In missile guidance theory, one of the fundamental guidance algorithms is the so-called "Proportional navigation", which directs a constant-speed missile into a collision course with the target by continously turning the missile velocity vector at a rate proprtional to the rate of rotation of the line of sight to the target and at the same direction (for non-planar scenerios, the last mentioned fact has non trivial importance).

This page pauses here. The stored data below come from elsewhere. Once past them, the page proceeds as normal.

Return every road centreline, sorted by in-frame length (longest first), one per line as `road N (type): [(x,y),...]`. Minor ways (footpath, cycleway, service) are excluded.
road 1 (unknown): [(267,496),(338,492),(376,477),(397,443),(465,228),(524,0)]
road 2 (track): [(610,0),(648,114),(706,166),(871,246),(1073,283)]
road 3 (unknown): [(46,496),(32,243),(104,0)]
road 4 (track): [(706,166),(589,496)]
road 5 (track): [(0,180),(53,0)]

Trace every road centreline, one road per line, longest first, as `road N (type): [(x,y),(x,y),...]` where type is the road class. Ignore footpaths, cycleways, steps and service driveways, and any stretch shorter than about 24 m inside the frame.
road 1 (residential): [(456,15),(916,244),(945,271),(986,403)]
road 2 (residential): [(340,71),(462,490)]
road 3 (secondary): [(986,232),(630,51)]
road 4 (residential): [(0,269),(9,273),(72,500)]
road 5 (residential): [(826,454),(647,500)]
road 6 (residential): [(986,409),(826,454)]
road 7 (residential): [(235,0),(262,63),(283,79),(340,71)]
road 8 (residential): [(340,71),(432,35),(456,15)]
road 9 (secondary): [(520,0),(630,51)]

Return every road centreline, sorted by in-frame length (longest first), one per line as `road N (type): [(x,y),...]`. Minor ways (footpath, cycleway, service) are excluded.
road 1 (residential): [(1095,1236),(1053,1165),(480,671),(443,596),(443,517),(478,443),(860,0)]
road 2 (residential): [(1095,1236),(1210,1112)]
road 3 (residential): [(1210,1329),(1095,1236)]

For slow targets (when compared to the missile) and low angle engagements, the closing speed $$V_c$$ of the missile is constant in time and approximately equal to the missile speed. Therefore, the proportional navigation rule can be stated as:

$$\vec{a} = -N \vec{V_c}\times \vec{\dot\theta}$$

where $$N$$ is a contant and $$\vec{\dot\theta}$$ is the angular velocity vector of the line of sight. The logic behind this law is that the greater the rate of rotation of line of sight, the greater acceleration is needed to be applied to set the missile into collision course with the target. If the line of sight is constant, than the missile and the target are already on collision course, and no acceleration is needed to be applied.

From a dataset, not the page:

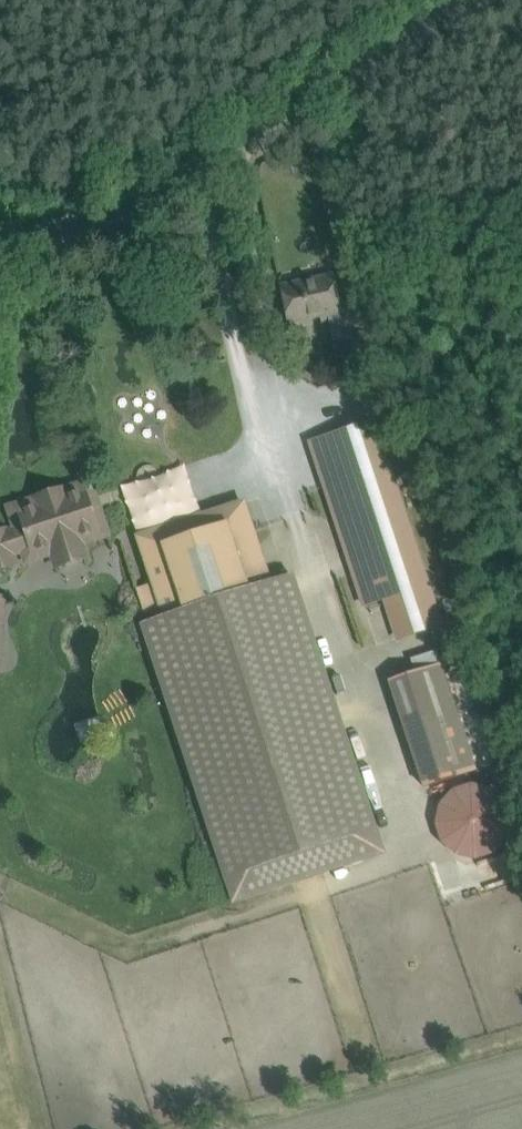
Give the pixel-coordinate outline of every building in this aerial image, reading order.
[(341,318),(337,297),(333,275),(281,286),(289,323),(321,316),(322,322),(341,318)] [(366,318),(346,323),(359,385),(379,381),(366,318)] [(376,419),(308,442),(325,495),(362,607),(382,601),(396,642),(443,626),(393,473),(376,419)] [(96,529),(86,495),(67,501),(66,498),(40,506),(41,509),(22,515),(26,527),(7,533),(6,531),(0,533),(0,567),(14,563),(12,554),(31,548),(32,550),(96,529)] [(271,579),(245,498),(134,534),(161,615),(139,622),(230,904),(386,853),(295,571),(271,579)] [(436,650),(410,658),(415,672),(420,671),(440,664),(436,650)] [(461,658),(388,681),(422,786),(491,762),(461,658)] [(440,805),(436,824),(442,843),(456,856),(475,860),(494,854),(506,839),(510,820),(504,802),(490,789),(471,785),(453,791),(440,805)]
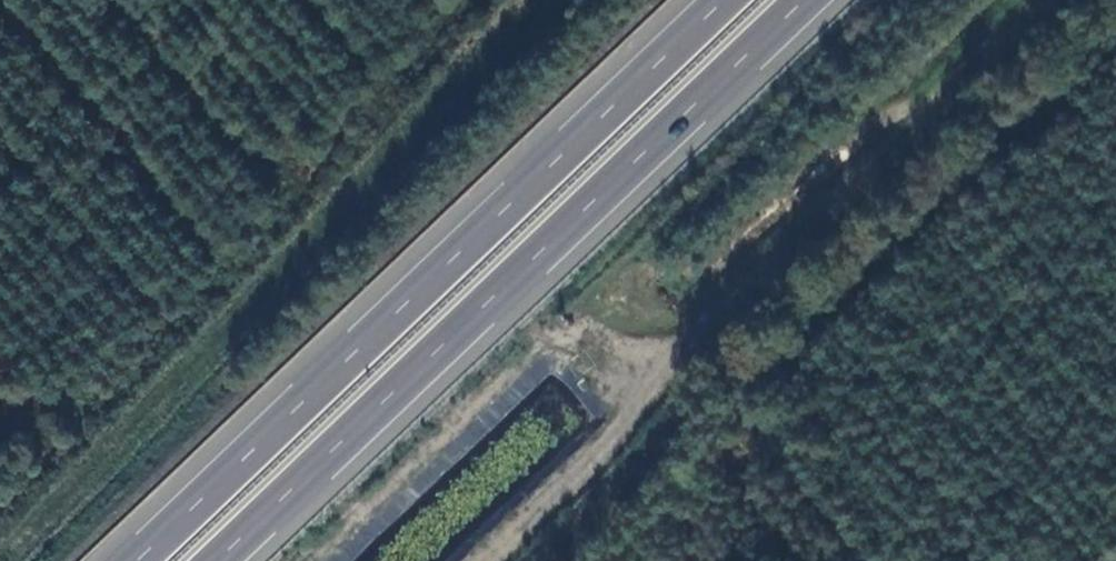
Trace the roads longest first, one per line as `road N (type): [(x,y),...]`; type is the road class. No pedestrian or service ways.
road 1 (motorway): [(727,0),(139,560)]
road 2 (motorway): [(222,560),(808,0)]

However, I read that there are deeper reasons for this law. For non-manuvering target, PN guidance law with $$N=3$$ minimizes the so called "total control effort" of the missile, a kind of criterion that quantifies the amount of manuvering required for the missile to intercept its target. The control effort is defined as:

$$\int_0^{t_f}|a(t)|^2dt$$

To see why the last statement is right, let us describe the motion of the target from the reference frame of the missile in a planar engagement. Under the assumptions of slow target and low angles engagement, we can write the motion of the target in polar coordinates system $$(r,\theta)$$ centered at the missile. The acceleration in polar coordinates is:

$$\vec{a}=(\ddot r-r\dot\theta^2)\hat{r}+(2\dot r\dot\theta + r\ddot\theta)\hat{\theta}$$.

Under the previous assumptions we can suppose $$\dot r = -V_c, \ddot r=0$$. In addition, since all acceleration is applied perpendiculary to the closing velocity vector, we can derive the differential equation:

$$N V_c\dot \theta \hat{\theta} =(2V_c \dot\theta+V_c(t_f-t)\ddot \theta)\hat{\theta}$$

, and if we denote $$z=\dot\theta$$ than we get the RDE:

$$\dot z = (\frac{N-2}{t_f-t})z$$

whose solution one can get by seperation of variables, which is :

$$\dot\theta (t)=\dot\theta (0)(\frac{t_f-t}{t_f})^{N-2}$$

Now, to connect this result with the variational problem of minimum control effort, one has to impose certain constraints on the small variations of the control function $$a(t)$$ - the requirement for interception at time $$t_f= \frac{r_0}{V_c}$$ is equivalent to the the following condition on the variation $$\delta a(t)$$:

$$\int_0^{t_f}\delta a (t_f-t)dt=0$$

The logic behind this condition is that for interception, small accelerations have to be weighted by the time-to-go $$t_{go}=t_f-t$$, since earlier velocity changes have greater effect on miss distance.

Now, if we set $$N=3$$ we get:

$$\dot\theta(t)=\dot\theta (0)(\frac{t_f-t}{t_f})\implies a(t)=3V_cC(t_f-t)$$

where $$C$$ is a constant.

Now, since the extermal principle requires:

$$\delta \int_0^{t_f}|a(t)|^2dt = 0\implies \int_0^{t_f}2|a(t)|\delta a dt = 0$$

Plugging inside the last requirement the acceleration formula found before, one can see that for every small variation consistent with the constraint mentioned before, the acceleration function sets the control effort integral in an extremum.

Questions

All this long discussion was just intended to illustrate the connection between PN guidance law and optimization of total control effort. However, I have a much more basic misunderstanding: why the quantity that captures the notion of "amount of manuvers" is defined to be:

$$\int_0^{t_f}|a(t)|^2dt$$?

Why not, for example, $$\int_0^{t_f}|a(t)|dt$$?

• Because this is the only special case that a analytical solution exists? You can arbitrarily a metric function but the majority of them do not derive to anything useful. Mar 11 at 12:13

$$\int_0^{t_f}|a(t)|^2dt$$